From the talk-show rounds Matt Damon recently made, you’ve probably gathered that “Stillwater” is loosely based on the notorious Amanda Knox case a few years back, when a young American student studying abroad was imprisoned for murdering her roommate.
But this movie isn’t about the girl. Or even, really, about the murder. Rather it’s a story of transformation. Bill Baker (Damon) is a foursquare American from the Midwest, a fast-food devotee with a slight gut, who smokes cigarettes, likes plaid shirts and typically falls asleep in front on the TV.
He’s come to Marseilles on the coast of France to visit his estranged daughter, Allison (Abigail Breslin) who swears she’s innocent. However, she’s not exactly thrilled he’s there. She doesn’t think she can trust him. As she says, he’s not capable. And she doesn’t want to spend the rest of her life in a French jail just because Daddy is a thick-headed out-of-work oil-rigger from Stillwater, Oklahoma.
However, after four years behind bars, she needs to re-open her case and it looks like her dad is her only chance.

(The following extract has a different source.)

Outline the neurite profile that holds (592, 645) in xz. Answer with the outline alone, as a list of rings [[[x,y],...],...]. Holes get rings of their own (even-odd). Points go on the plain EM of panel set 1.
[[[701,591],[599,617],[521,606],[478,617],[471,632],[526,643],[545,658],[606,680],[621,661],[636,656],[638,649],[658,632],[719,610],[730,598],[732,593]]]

The movie’s second thread concerns Bill’s relationship with a struggling French actress named Virginie (Camille Cottin from “Call My Agent”) and her adorable young daughter, Maya (Lilou Siavaud). Theirs is a culture clash that slowly turns into a lovely treatise on how to build a family. Bill doesn’t speak the language, and he’s not likely to learn. At least, not at first. In fact, Bill may not even be that interested in his own daughter. Like Dorothy in Oz, he just wants to go home.
However, Bill is no stereotypical Ugly American. He is polite. He is helpful. He develops a charming and affectionate bond with Maya and, later, with Virginie.
And “Stillwater” isn’t just another “Taken” rip-off. There are some well-staged action scenes, a foray into a dangerous corner of Marseille, face-offs with French punks. But director Tom McCarthy (the Oscar-winning “Spotlight”) is after something more complex, something that’s part thriller, part character study, part cultural comment.
This is as good a performance as Damon has given in years. With his battered baseball cap and ever-present bottle of beer, he gives off all the signs of a thick-necked vigilante. But he’s not. He’s a more or less regular guy who’d like to help his daughter (and his new family, Virginie and Maya), but must do so by negotiating his way through a dense web of learned All-American behavior that is of no use to him in these unaccustomed circumstances.
“Stillwater” is the sort of film Hollywood used to make effortlessly: big stars, intriguing characters, glamorous setting, juicy set-up, some minor violence. It got a five-minute standing ovation when it was shown at Cannes earlier this year. You owe it to yourself to see why.
“Stillwater” is now in movie theaters, and it is available on Video on Demand.